**Task brief**
After removing every image, reproduce the data exactly as it appears.

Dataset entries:
────────
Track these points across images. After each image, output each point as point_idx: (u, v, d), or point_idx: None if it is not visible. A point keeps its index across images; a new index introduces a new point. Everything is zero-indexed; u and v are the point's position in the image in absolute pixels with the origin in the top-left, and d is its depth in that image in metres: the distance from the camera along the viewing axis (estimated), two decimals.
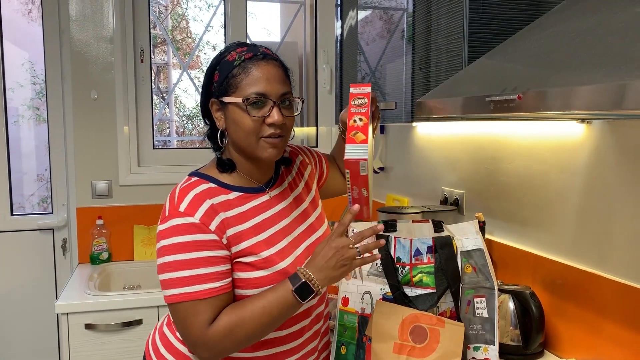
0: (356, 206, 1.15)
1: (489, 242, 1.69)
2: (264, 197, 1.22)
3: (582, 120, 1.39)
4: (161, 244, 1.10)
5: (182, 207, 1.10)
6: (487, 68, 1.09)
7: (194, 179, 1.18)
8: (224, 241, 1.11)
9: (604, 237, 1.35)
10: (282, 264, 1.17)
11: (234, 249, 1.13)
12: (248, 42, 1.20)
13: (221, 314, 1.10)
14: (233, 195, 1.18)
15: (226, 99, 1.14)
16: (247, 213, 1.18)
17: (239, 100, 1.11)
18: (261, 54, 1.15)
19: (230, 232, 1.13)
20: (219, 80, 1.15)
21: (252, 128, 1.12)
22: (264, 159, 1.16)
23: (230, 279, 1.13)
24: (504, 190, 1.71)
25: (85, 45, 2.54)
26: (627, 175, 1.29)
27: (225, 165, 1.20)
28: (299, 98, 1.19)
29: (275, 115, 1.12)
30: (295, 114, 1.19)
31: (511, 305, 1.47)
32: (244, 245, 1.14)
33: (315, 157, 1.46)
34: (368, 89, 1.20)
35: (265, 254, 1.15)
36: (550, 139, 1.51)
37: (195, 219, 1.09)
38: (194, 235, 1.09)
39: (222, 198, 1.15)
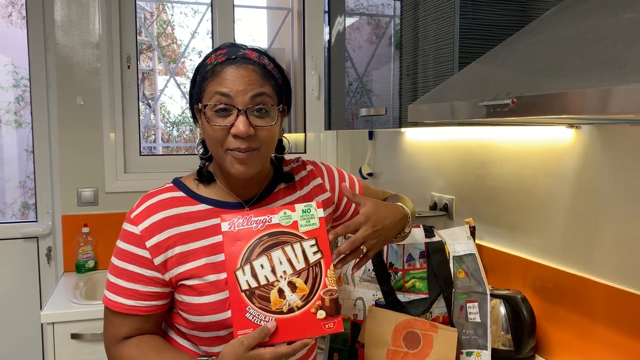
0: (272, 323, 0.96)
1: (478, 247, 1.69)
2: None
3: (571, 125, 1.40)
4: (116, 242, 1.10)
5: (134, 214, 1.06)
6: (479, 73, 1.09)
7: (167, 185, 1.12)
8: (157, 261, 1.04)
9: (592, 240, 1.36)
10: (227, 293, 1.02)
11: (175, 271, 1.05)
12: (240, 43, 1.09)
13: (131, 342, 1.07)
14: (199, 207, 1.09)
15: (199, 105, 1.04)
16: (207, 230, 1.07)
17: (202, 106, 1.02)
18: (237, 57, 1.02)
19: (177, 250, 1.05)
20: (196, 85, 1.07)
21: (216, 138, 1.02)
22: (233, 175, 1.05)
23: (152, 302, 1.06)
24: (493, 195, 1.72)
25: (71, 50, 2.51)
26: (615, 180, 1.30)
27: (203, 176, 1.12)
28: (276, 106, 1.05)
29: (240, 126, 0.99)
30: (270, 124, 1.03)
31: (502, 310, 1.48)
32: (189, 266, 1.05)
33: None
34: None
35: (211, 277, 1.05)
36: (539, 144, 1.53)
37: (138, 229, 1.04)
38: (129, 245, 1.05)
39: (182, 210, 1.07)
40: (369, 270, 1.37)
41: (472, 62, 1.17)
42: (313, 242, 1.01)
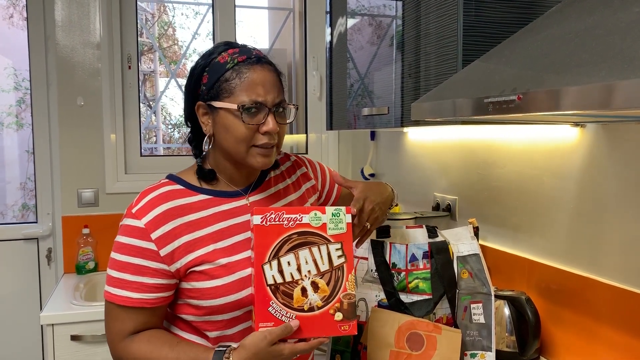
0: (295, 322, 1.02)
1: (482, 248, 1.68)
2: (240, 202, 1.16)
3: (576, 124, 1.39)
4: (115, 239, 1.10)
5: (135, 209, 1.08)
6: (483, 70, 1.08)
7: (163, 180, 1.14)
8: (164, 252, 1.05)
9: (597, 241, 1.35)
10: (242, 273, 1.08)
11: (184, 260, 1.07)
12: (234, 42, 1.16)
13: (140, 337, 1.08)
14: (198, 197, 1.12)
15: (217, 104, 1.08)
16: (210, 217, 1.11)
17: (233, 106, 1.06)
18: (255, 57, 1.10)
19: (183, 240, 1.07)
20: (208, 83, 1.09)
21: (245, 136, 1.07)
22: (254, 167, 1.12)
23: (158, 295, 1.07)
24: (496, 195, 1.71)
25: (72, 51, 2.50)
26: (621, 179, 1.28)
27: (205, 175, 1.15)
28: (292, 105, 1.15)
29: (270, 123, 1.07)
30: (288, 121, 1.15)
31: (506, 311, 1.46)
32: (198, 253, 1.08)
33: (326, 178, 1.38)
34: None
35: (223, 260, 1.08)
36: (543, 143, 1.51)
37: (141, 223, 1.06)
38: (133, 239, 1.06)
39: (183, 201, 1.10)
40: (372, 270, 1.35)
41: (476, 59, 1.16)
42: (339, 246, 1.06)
────────
**Exercise output**
Track these points across images. After each image, output each point as point_idx: (u, v, d), or point_idx: None if it is not visible. A point keeps its index across images; a new index introduces a new point. Everything is zero-indexed; u and v are the point's position in the image in absolute pixels with the origin in the top-left, and d is its depth in that image in metres: the distance from the camera along the viewing axis (estimated), two decimals.
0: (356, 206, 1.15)
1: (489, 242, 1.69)
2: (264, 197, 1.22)
3: (582, 120, 1.39)
4: (161, 244, 1.10)
5: (182, 207, 1.10)
6: (487, 68, 1.09)
7: (194, 179, 1.18)
8: (224, 241, 1.11)
9: (604, 237, 1.35)
10: (282, 264, 1.17)
11: (234, 249, 1.13)
12: (248, 42, 1.20)
13: (221, 314, 1.10)
14: (233, 195, 1.18)
15: (226, 99, 1.14)
16: (247, 213, 1.18)
17: (239, 100, 1.11)
18: (261, 54, 1.15)
19: (230, 232, 1.13)
20: (219, 80, 1.15)
21: (252, 128, 1.12)
22: (264, 159, 1.16)
23: (230, 279, 1.13)
24: (504, 190, 1.71)
25: (85, 45, 2.54)
26: (627, 175, 1.29)
27: (225, 165, 1.20)
28: (299, 98, 1.19)
29: (275, 115, 1.12)
30: (295, 114, 1.19)
31: (511, 305, 1.47)
32: (244, 245, 1.14)
33: (315, 157, 1.46)
34: (368, 89, 1.20)
35: (265, 254, 1.15)
36: (550, 139, 1.51)
37: (195, 219, 1.09)
38: (194, 235, 1.09)
39: (222, 198, 1.15)
0: (272, 323, 0.96)
1: (478, 247, 1.69)
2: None
3: (571, 125, 1.40)
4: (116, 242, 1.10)
5: (134, 214, 1.06)
6: (479, 73, 1.09)
7: (167, 185, 1.12)
8: (157, 261, 1.04)
9: (592, 240, 1.36)
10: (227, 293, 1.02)
11: (175, 271, 1.05)
12: (240, 43, 1.09)
13: (131, 342, 1.07)
14: (199, 207, 1.09)
15: (199, 105, 1.04)
16: (207, 230, 1.07)
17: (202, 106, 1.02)
18: (237, 57, 1.02)
19: (177, 250, 1.05)
20: (196, 85, 1.07)
21: (216, 138, 1.02)
22: (233, 175, 1.05)
23: (152, 302, 1.06)
24: (493, 195, 1.72)
25: (71, 50, 2.51)
26: (615, 180, 1.30)
27: (203, 176, 1.12)
28: (276, 106, 1.05)
29: (240, 126, 0.99)
30: (270, 124, 1.03)
31: (502, 310, 1.48)
32: (189, 266, 1.05)
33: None
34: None
35: (211, 277, 1.05)
36: (539, 144, 1.53)
37: (138, 229, 1.04)
38: (129, 245, 1.05)
39: (182, 210, 1.07)
40: (369, 270, 1.37)
41: (472, 62, 1.17)
42: (313, 242, 1.01)
0: (295, 322, 1.02)
1: (482, 248, 1.68)
2: (240, 202, 1.16)
3: (576, 124, 1.39)
4: (115, 239, 1.10)
5: (135, 209, 1.08)
6: (483, 70, 1.08)
7: (163, 180, 1.14)
8: (164, 252, 1.05)
9: (597, 241, 1.35)
10: (242, 273, 1.08)
11: (184, 260, 1.07)
12: (234, 42, 1.16)
13: (140, 337, 1.08)
14: (198, 197, 1.12)
15: (217, 104, 1.08)
16: (210, 217, 1.11)
17: (233, 106, 1.06)
18: (255, 57, 1.10)
19: (183, 240, 1.07)
20: (208, 83, 1.09)
21: (245, 136, 1.07)
22: (254, 167, 1.12)
23: (158, 295, 1.07)
24: (496, 195, 1.71)
25: (72, 51, 2.50)
26: (621, 179, 1.28)
27: (205, 175, 1.15)
28: (292, 105, 1.15)
29: (270, 123, 1.07)
30: (288, 121, 1.15)
31: (506, 311, 1.46)
32: (198, 253, 1.08)
33: (326, 178, 1.38)
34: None
35: (223, 260, 1.08)
36: (543, 143, 1.51)
37: (141, 223, 1.06)
38: (133, 239, 1.06)
39: (183, 201, 1.10)
40: (372, 270, 1.35)
41: (476, 59, 1.16)
42: (339, 246, 1.06)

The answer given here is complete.